Elicitation is a powerful feature that allows MCP tools to pause execution and request additional information or confirmation from the user before proceeding. This enables more interactive and controlled tool behavior.

How It Works

When a tool calls ctx.elicit(), it pauses execution and sends a request to the user. The user can then:
  • Accept the request by providing the requested information
  • Decline the request, causing the tool to handle the declined state
  • Cancel the request, stopping the tool execution
# In an MCP server tool
result = await ctx.elicit(
    message="Confirm booking for 2 people on June 21st at 5pm?",
    schema=ConfirmBooking
)

match result:
    case AcceptedElicitation(data=data):
        # User accepted and provided data
        if data.confirm:
            return "Booking confirmed!"
    case DeclinedElicitation():
        # User declined the request
        return "Booking declined"
    case CancelledElicitation():
        # User cancelled the operation
        return "Booking cancelled"

Setting Up Elicitation

1. Configure Your MCP App

Your MCP app needs an elicitation callback to handle user interactions:
from mcp_agent.app import MCPApp
from mcp_agent.elicitation.handler import console_elicitation_callback

app = MCPApp(
    name="my_agent",
    elicitation_callback=console_elicitation_callback,
)
When elicitation is triggered, users see an interactive prompt like this:
ELICITATION RESPONSE NEEDED FROM: demo_server

Elicitation Request

Confirm booking for 2 on 2023-06-21T17:00:00?

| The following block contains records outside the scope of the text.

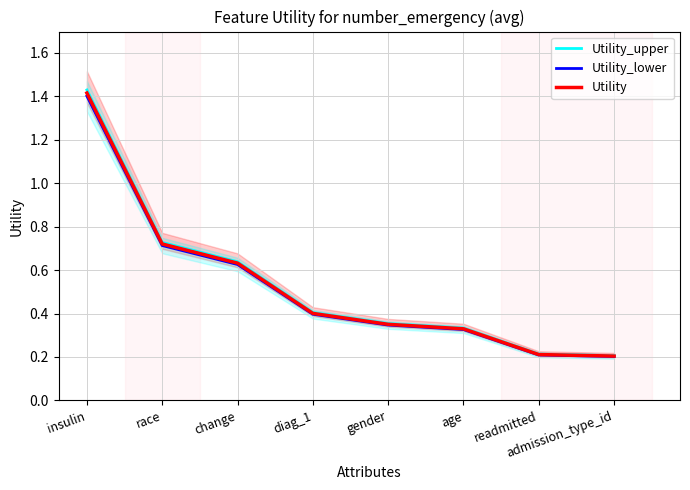

Reading left to right, list all the values displayed in this chart.

Utility_upper: 1.4	0.7	0.6	0.4	0.4	0.3	0.2	0.2
Utility_lower: 1.4	0.7	0.6	0.4	0.3	0.3	0.2	0.2
Utility: 1.4	0.7	0.6	0.4	0.4	0.3	0.2	0.2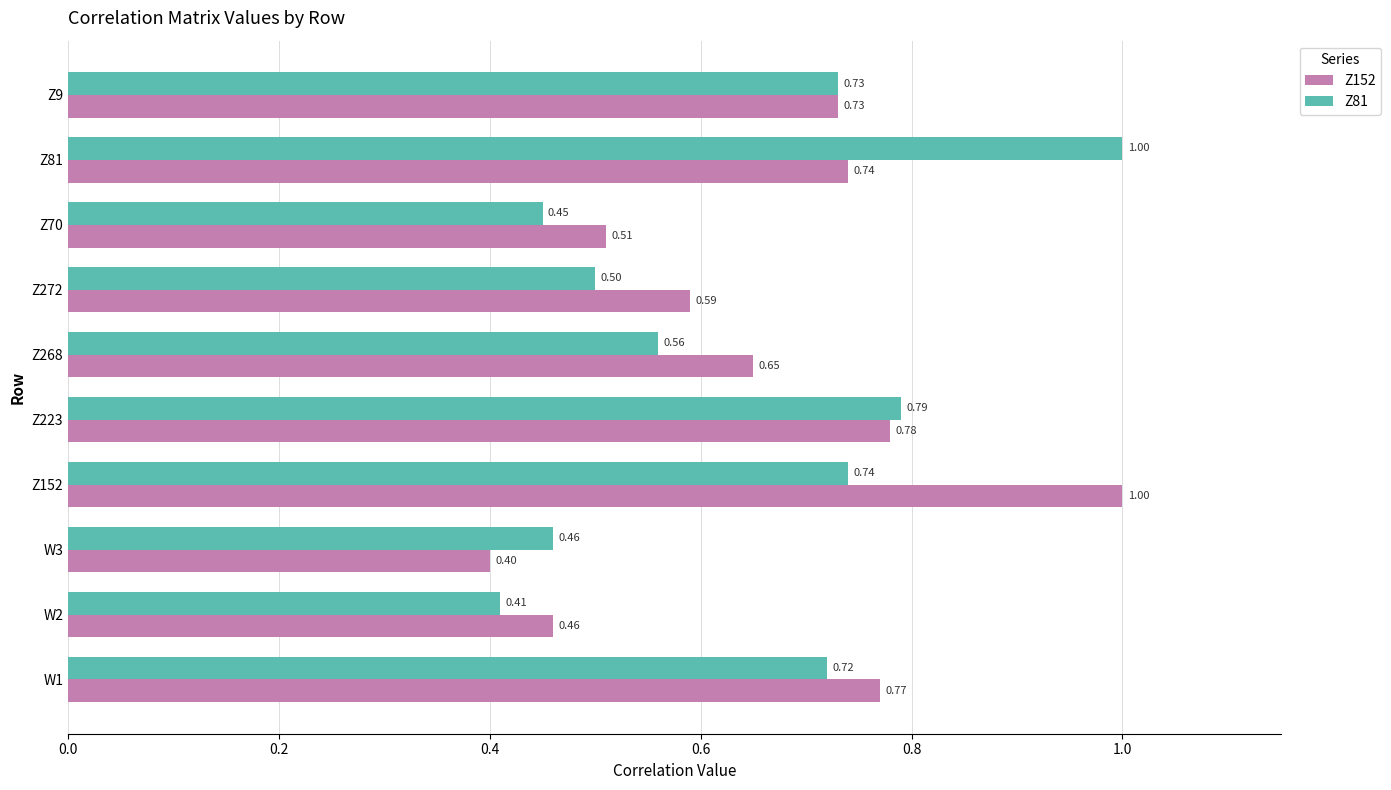

Count the Z152 values in the range 0 to 1.

10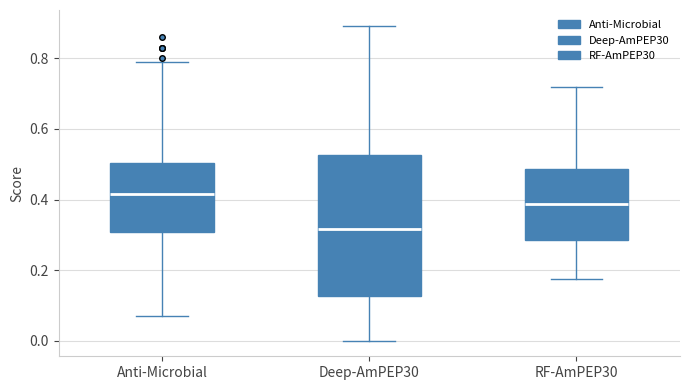

Where is the upper edge of the box for Deep-AmPEP30 on the y-axis? The values are not printed on the chart, so give them approximately, as read against the axis.

0.52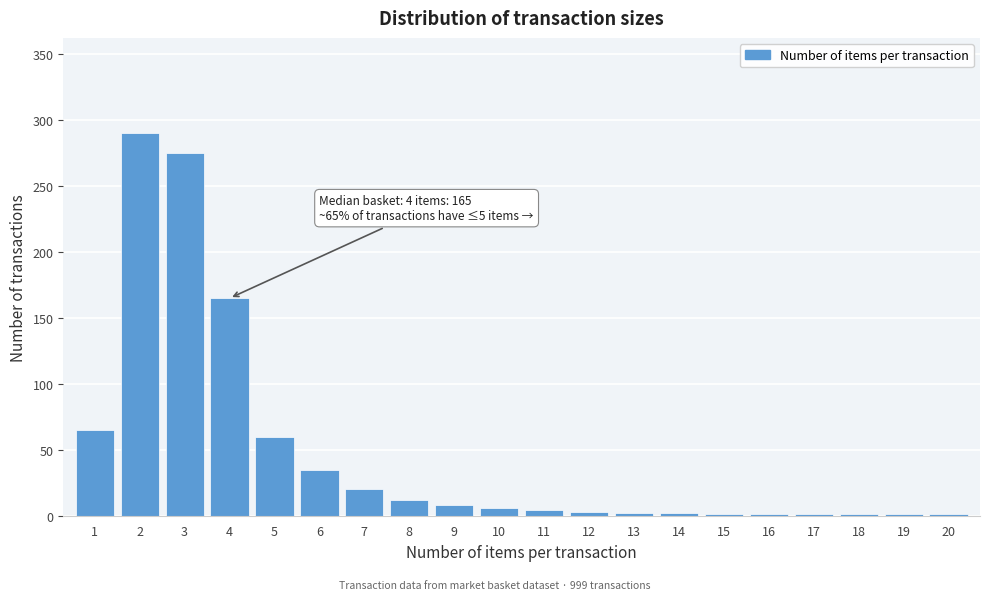

What is the greatest value displayed?

290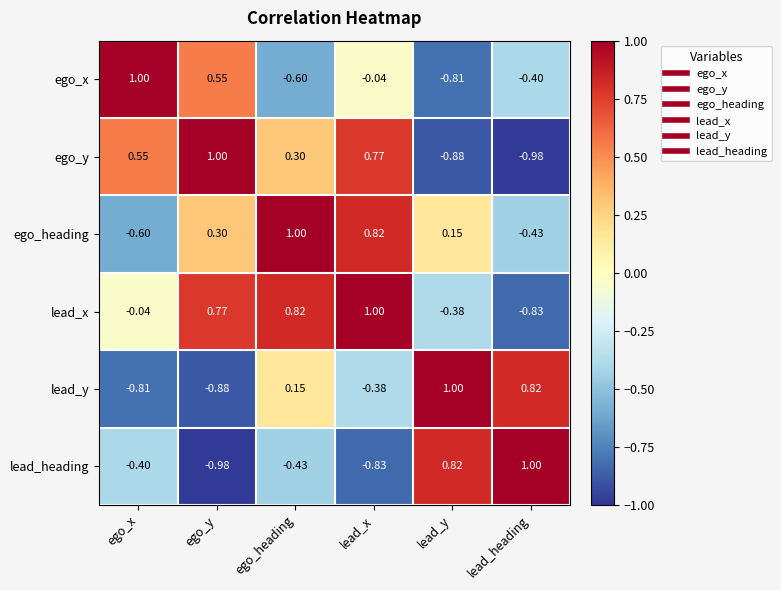

At ego_x, list the series in order from smallest to largest.

lead_y, ego_heading, lead_heading, lead_x, ego_y, ego_x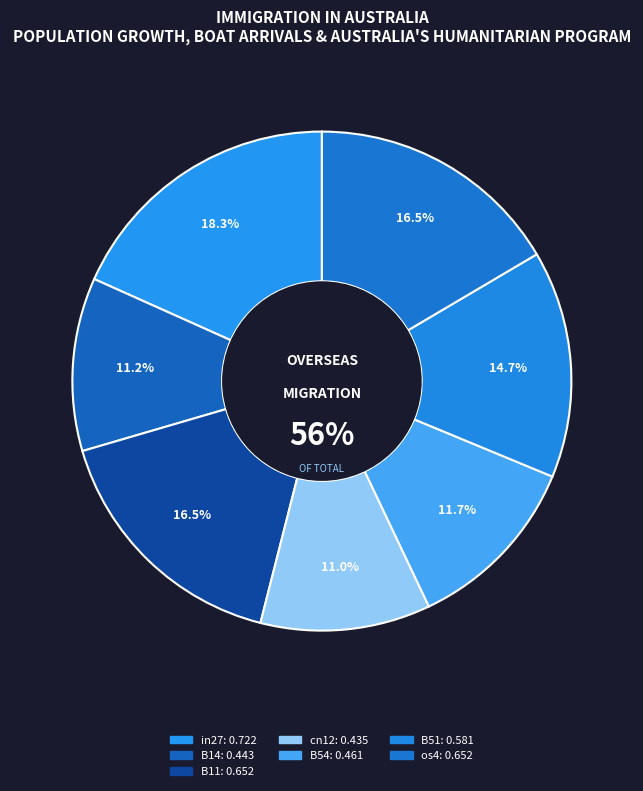

What portion of the pie excludes B51?

85.3%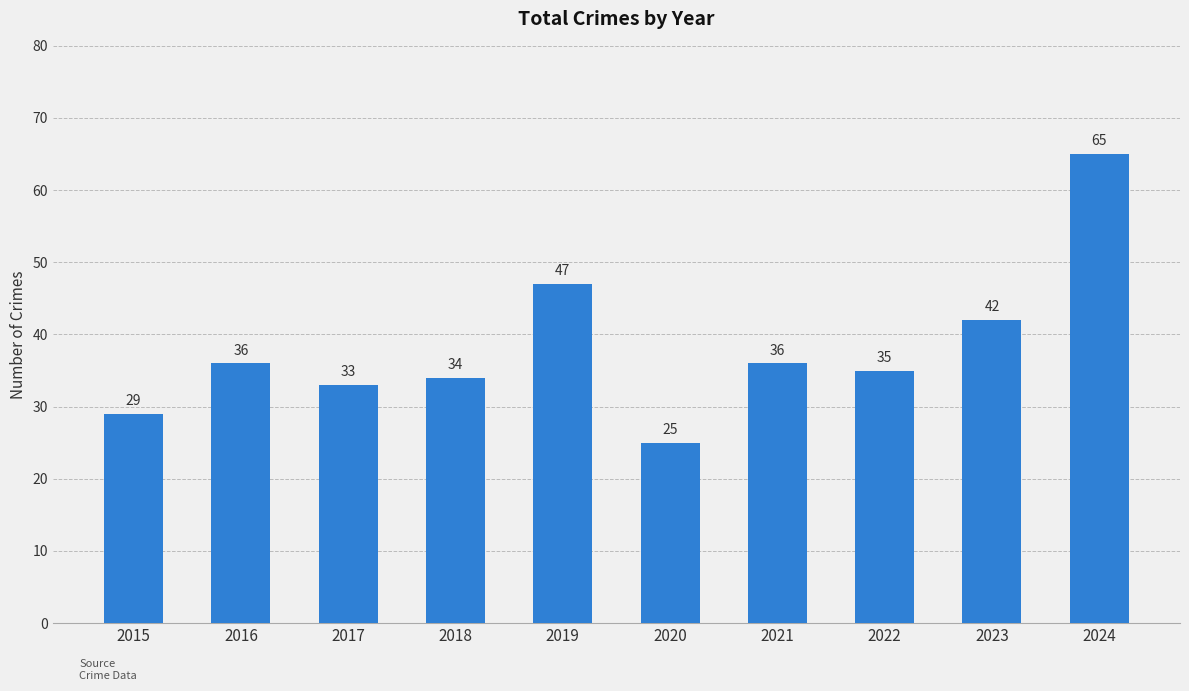

What is the smallest value displayed?

25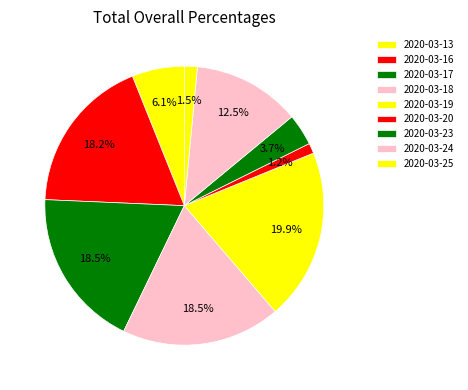

How many slices are in this pie chart?

9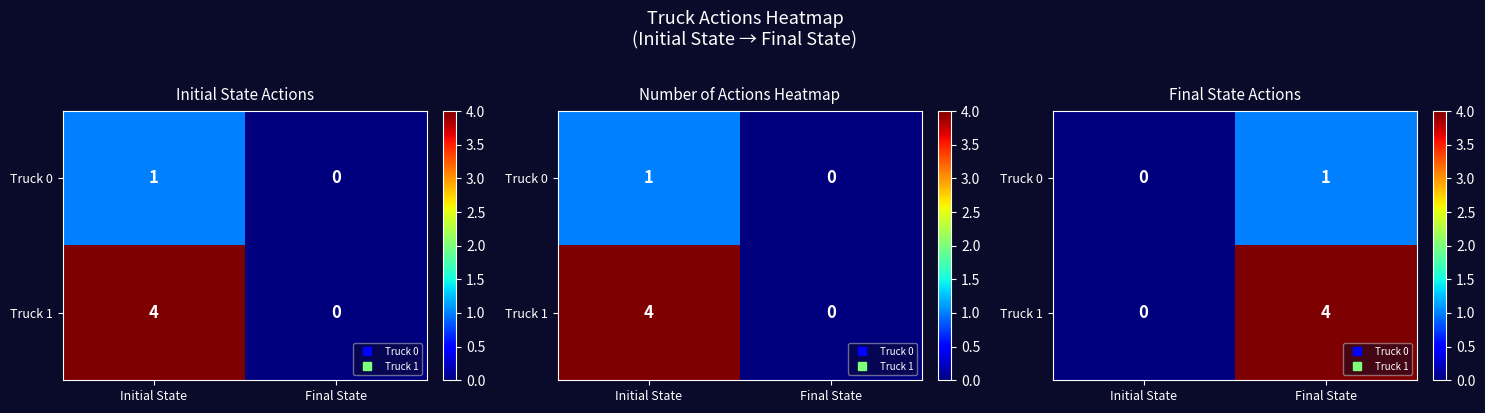

What is the sum of all Truck 0 values?

1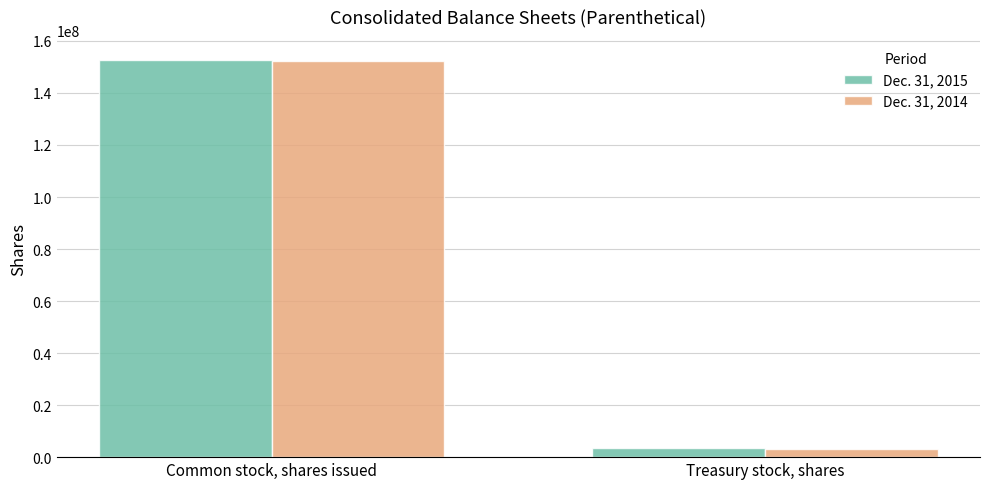

True or false: Dec. 31, 2014 has a value of 152158428 at Common stock, shares issued.

True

Type / to see available commands

──────────────────────────────────────────────

Enter confirm - Confirm booking?
Type / to see available commands
Enter: true/false, yes/no, y/n, or 1/0
> 

2. Create Tools with Elicitation

In your MCP server, define tools that use elicitation:
from mcp.server.fastmcp import FastMCP, Context
from mcp.server.elicitation import AcceptedElicitation, DeclinedElicitation, CancelledElicitation
from pydantic import BaseModel, Field

mcp = FastMCP("My Server")

@mcp.tool()
async def confirm_action(action: str, ctx: Context) -> str:
    """Perform an action with user confirmation"""
    
    class ConfirmAction(BaseModel):
        confirm: bool = Field(description="Confirm the action?")
        notes: str = Field(default="", description="Additional notes")
    
    result = await ctx.elicit(
        message=f"Are you sure you want to {action}?",
        schema=ConfirmAction
    )
    
    match result:
        case AcceptedElicitation(data=data):
            if data.confirm:
                return f"Action '{action}' completed. Notes: {data.notes or 'None'}"
            return "Action cancelled by user"
        case DeclinedElicitation():
            return "Action declined"
        case CancelledElicitation():
            return "Action cancelled"

Schema Requirements

The elicitation schema must use only primitive types:
  • str - Text input
  • int - Integer numbers
  • float - Decimal numbers
  • bool - True/false values
Complex types like lists, dictionaries, or custom objects are not supported.

Use Cases

Elicitation is particularly useful for:

Confirmation Dialogs

“Are you sure you want to delete this file?”

Parameter Collection

“What’s your preferred time for the meeting?”

Options Selection

“Which format would you like: PDF or Word?”

Safety Checks

“This action will modify 50 files. Proceed?”